April 7, 2021 (LifeSiteNews) — Almost without exception, the architects of the Sexual Revolution have proven to be reckless hedonists and, in many cases, sex criminals who took their theories of pelvic liberation to horrifying but logical conclusions. It is long past time that we re-examined the history of our cultural transformation in light of these facts.
Alfred Kinsey was a voracious sado-masochistic bisexual who shot illegal porn movies in his attic. Marriage-hopping Margaret Mead also had an affair with a female colleague. Hugh Hefner was a notorious pervert with an alleged fascination with bestiality.
And it has been long known that Michel Foucault, the French celebrity intellectual and post-structuralist philosopher, was an unapologetic hedonist. A sadomasochist, Foucault was one of the first publicly “out” figures and died of AIDS in Paris in 1984.
Foucault is, unfortunately, one of the most influential philosophers of our era, the founder of “wokeness,” the father of critical race theory, and the man who lent academic credibility to progressive activists and politicians. His work was the inspiration for “queer theory,” as Foucault frequently argued that sexuality existed on a spectrum and that sexuality was socially constructed. Naturally, this meant there was nothing unnatural — or wrong — in the realm of sex.
In fact, in 1977 Foucault signed a petition calling for the legalization of sex with thirteen-year-old children. Thus, it should be no surprise that new evidence has been uncovered indicating that the French philosopher may have been a pedophile rapist. According to an article published by the Sunday Times on March 28:
The philosopher Michel Foucault, a beacon of today’s “woke” ideology, has become the latest prominent French figure to face a retrospective reckoning for sexually abusing children. A fellow intellectual, Guy Sorman, has unleashed a storm among Parisian “intellos” with his claim that Foucault, who died in 1984 aged 57, was a paedophile rapist who had sex with Arab children while living in Tunisia in the late 1960s.
Sorman, 77, said he had visited Foucault with a group of friends on an Easter holiday trip to the village of Sidi Bou Said, near Tunis, where the philosopher was living in 1969. “Young children were running after Foucault saying ‘what about me? take me, take me’,” he recalled last week in an interview with The Sunday Times.
“They were eight, nine, ten years old, he was throwing money at them and would say ‘let’s meet at 10pm at the usual place’.” This, it turned out, was the local cemetery: “He would make love there on the gravestones with young boys. The question of consent wasn’t even raised.”
Sorman claimed that “Foucault would not have dared to do it in France”, comparing him to Paul Gauguin, the impressionist said to have had sex with young girls he painted in Tahiti, and Andre Gide, the novelist who preyed on boys in Africa. “There is a colonial dimension to this. A white imperialism.”

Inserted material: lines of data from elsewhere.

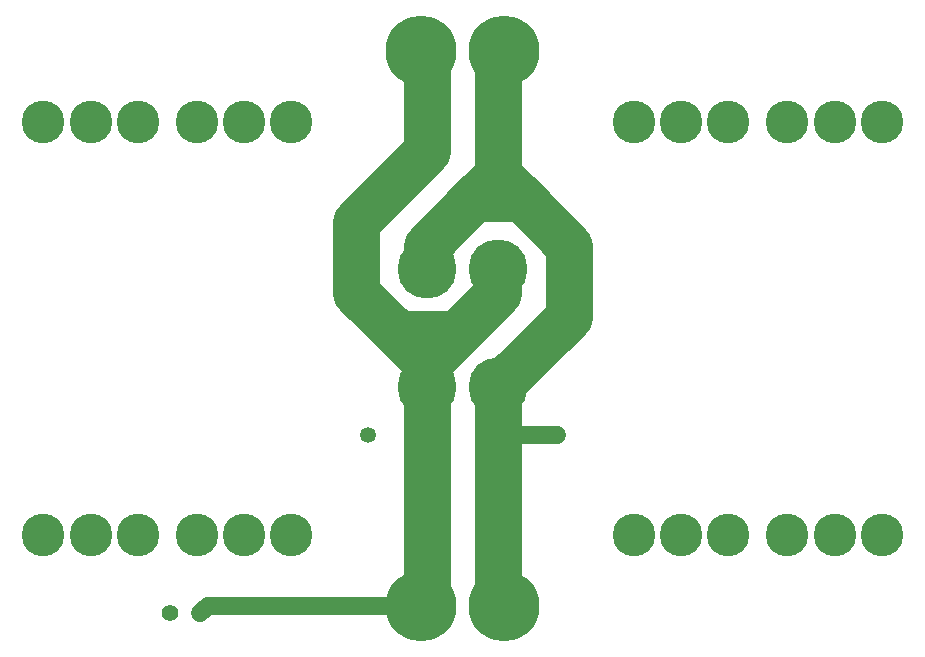
<source format=gbr>
G04 EAGLE Gerber RS-274X export*
G75*
%MOMM*%
%FSLAX34Y34*%
%LPD*%
%INBottom Copper*%
%IPPOS*%
%AMOC8*
5,1,8,0,0,1.08239X$1,22.5*%
G01*
%ADD10C,5.000000*%
%ADD11C,3.616000*%
%ADD12C,6.000000*%
%ADD13C,1.408000*%
%ADD14C,4.000000*%
%ADD15C,1.350000*%
%ADD16C,1.500000*%


D10*
X-30000Y50000D03*
X-30000Y-50000D03*
D11*
X-225000Y-175000D03*
X-275000Y-175000D03*
X-185000Y-175000D03*
X-145000Y-175000D03*
X-315000Y-175000D03*
X-355000Y-175000D03*
X-225000Y175000D03*
X-185000Y175000D03*
X-145000Y175000D03*
X-275000Y175000D03*
X-315000Y175000D03*
X-355000Y175000D03*
D10*
X30000Y-50000D03*
X30000Y50000D03*
D11*
X225000Y175000D03*
X275000Y175000D03*
X185000Y175000D03*
X145000Y175000D03*
X315000Y175000D03*
X355000Y175000D03*
X225000Y-175000D03*
X185000Y-175000D03*
X145000Y-175000D03*
X275000Y-175000D03*
X315000Y-175000D03*
X355000Y-175000D03*
D12*
X35000Y235000D03*
X-35000Y235000D03*
X35000Y-235000D03*
X-35000Y-235000D03*
D13*
X-222250Y-241300D03*
X-247650Y-241300D03*
D14*
X30000Y-90000D02*
X30000Y-50000D01*
X30000Y-90000D02*
X30000Y-230000D01*
X35000Y-235000D01*
X30000Y-50000D02*
X90000Y10000D01*
X90000Y70000D02*
X50000Y110000D01*
X30000Y130000D01*
X90000Y70000D02*
X90000Y10000D01*
X30000Y130000D02*
X30000Y230000D01*
X35000Y235000D01*
X30000Y130000D02*
X10000Y110000D01*
X-30000Y70000D01*
X-30000Y50000D01*
X10000Y110000D02*
X50000Y110000D01*
D15*
X80000Y-90000D03*
X-80000Y-90000D03*
D16*
X30000Y-90000D02*
X80000Y-90000D01*
D14*
X-30000Y-50000D02*
X-30000Y-230000D01*
X-35000Y-235000D01*
X-30000Y-30000D02*
X-5000Y-5000D01*
X30000Y30000D01*
X30000Y50000D01*
X-30000Y-30000D02*
X-30000Y-50000D01*
X-30000Y-30000D02*
X-55000Y-5000D01*
X-90000Y30000D01*
X-90000Y90000D01*
X-30000Y150000D01*
X-5000Y-5000D02*
X-55000Y-5000D01*
X-30000Y150000D02*
X-30000Y230000D01*
X-35000Y235000D01*
D16*
X-30000Y-230000D02*
X-40000Y-240000D01*
X-35000Y-235000D02*
X-215950Y-235000D01*
X-222250Y-241300D01*
M02*

</source>
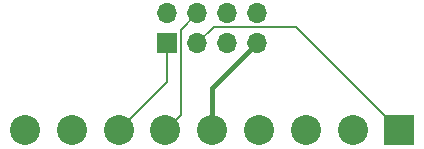
<source format=gbr>
%TF.GenerationSoftware,KiCad,Pcbnew,8.0.7*%
%TF.CreationDate,2024-12-28T15:26:56+01:00*%
%TF.ProjectId,MiSTery_DS2_Breakout,4d695354-6572-4795-9f44-53325f427265,rev?*%
%TF.SameCoordinates,Original*%
%TF.FileFunction,Copper,L1,Top*%
%TF.FilePolarity,Positive*%
%FSLAX46Y46*%
G04 Gerber Fmt 4.6, Leading zero omitted, Abs format (unit mm)*
G04 Created by KiCad (PCBNEW 8.0.7) date 2024-12-28 15:26:56*
%MOMM*%
%LPD*%
G01*
G04 APERTURE LIST*
%TA.AperFunction,ComponentPad*%
%ADD10R,1.700000X1.700000*%
%TD*%
%TA.AperFunction,ComponentPad*%
%ADD11O,1.700000X1.700000*%
%TD*%
%TA.AperFunction,ComponentPad*%
%ADD12R,2.540000X2.540000*%
%TD*%
%TA.AperFunction,ComponentPad*%
%ADD13C,2.540000*%
%TD*%
%TA.AperFunction,Conductor*%
%ADD14C,0.200000*%
%TD*%
%TA.AperFunction,Conductor*%
%ADD15C,0.400000*%
%TD*%
G04 APERTURE END LIST*
D10*
%TO.P,J2,1,Pin_1*%
%TO.N,CLK*%
X171450000Y-100838000D03*
D11*
%TO.P,J2,2,Pin_2*%
%TO.N,CMD*%
X171450000Y-98298000D03*
%TO.P,J2,3,Pin_3*%
%TO.N,DAT*%
X173990000Y-100838000D03*
%TO.P,J2,4,Pin_4*%
%TO.N,ATN*%
X173990000Y-98298000D03*
%TO.P,J2,5,Pin_5*%
%TO.N,unconnected-(J2-Pin_5-Pad5)*%
X176530000Y-100838000D03*
%TO.P,J2,6,Pin_6*%
%TO.N,GND*%
X176530000Y-98298000D03*
%TO.P,J2,7,Pin_7*%
%TO.N,+3.3V*%
X179070000Y-100838000D03*
%TO.P,J2,8,Pin_8*%
%TO.N,unconnected-(J2-Pin_8-Pad8)*%
X179070000Y-98298000D03*
%TD*%
D12*
%TO.P,J1,1,Pin_1*%
%TO.N,DAT*%
X191100000Y-108204000D03*
D13*
%TO.P,J1,2,Pin_2*%
%TO.N,CMD*%
X187140000Y-108204000D03*
%TO.P,J1,3,Pin_3*%
%TO.N,+7.5V*%
X183180000Y-108204000D03*
%TO.P,J1,4,Pin_4*%
%TO.N,GND*%
X179220000Y-108204000D03*
%TO.P,J1,5,Pin_5*%
%TO.N,+3.3V*%
X175260000Y-108204000D03*
%TO.P,J1,6,Pin_6*%
%TO.N,ATN*%
X171300000Y-108204000D03*
%TO.P,J1,7,Pin_7*%
%TO.N,CLK*%
X167340000Y-108204000D03*
%TO.P,J1,8,Pin_8*%
%TO.N,IRQ*%
X163380000Y-108204000D03*
%TO.P,J1,9,Pin_9*%
%TO.N,ACK*%
X159420000Y-108204000D03*
%TD*%
D14*
%TO.N,DAT*%
X173990000Y-100838000D02*
X175380000Y-99448000D01*
X175380000Y-99448000D02*
X182344000Y-99448000D01*
X182344000Y-99448000D02*
X191100000Y-108204000D01*
%TO.N,CLK*%
X171450000Y-100838000D02*
X171450000Y-104094000D01*
X171450000Y-104094000D02*
X167340000Y-108204000D01*
%TO.N,ACK*%
X159420000Y-107280000D02*
X159420000Y-108204000D01*
%TO.N,ATN*%
X172600000Y-106904000D02*
X171300000Y-108204000D01*
X173990000Y-98298000D02*
X172600000Y-99688000D01*
X172600000Y-99688000D02*
X172600000Y-106904000D01*
D15*
%TO.N,+3.3V*%
X175260000Y-104648000D02*
X175260000Y-108204000D01*
X179070000Y-100838000D02*
X175260000Y-104648000D01*
%TD*%
M02*

</source>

Sorman says that French journalists on the trip, as well as other witnesses, had to have known about Foucault’s behavior, but that his god-like status bought him immunity — or at least, silence. Sorman called his own failure to report Foucault to the police “extremely morally ugly,” and these allegations — first laid out in his new book My Dictionary of Bullshit — come at a time when many elite figures have been facing accusations of sexual misconduct and child abuse.
Academics are already admitting that these revelations might have a serious impact on Foucault’s legacy.
These allegations, coming as they do amid so many other exposés, have promoted something of a reckoning. The Sunday Times notes that Luc Ferr, “a philosopher and former education minister, argues that his contemporaries have much to answer for. ‘People had forgotten that 1968 thinking promoted paedophilia,’ he wrote in Le Figaro. ‘Every adult had the right[,] even the duty, they argued, to awaken the sexuality that the bourgeoisie was hiding.’”
In 2019, Dan Hitchens wrote a fascinating essay for First Things titled “How Revolutions End.”
He notes that there has been a re-examination of the sexual attitudes spawned by the Sixties and the horror with which we now regard the child abuse perpetrated by some elite figures. Pedophilia was openly advocated not just by a few despised activists, but by a number of cultural icons. Could the current reconsideration of these figures and their actions, Hitchens wonders, be a hairline crack in the Sexual Revolution’s gleaming façade?
Maybe. At the very least, we now know who Foucault really was — and where his ideas led him. We should take great care not to follow him.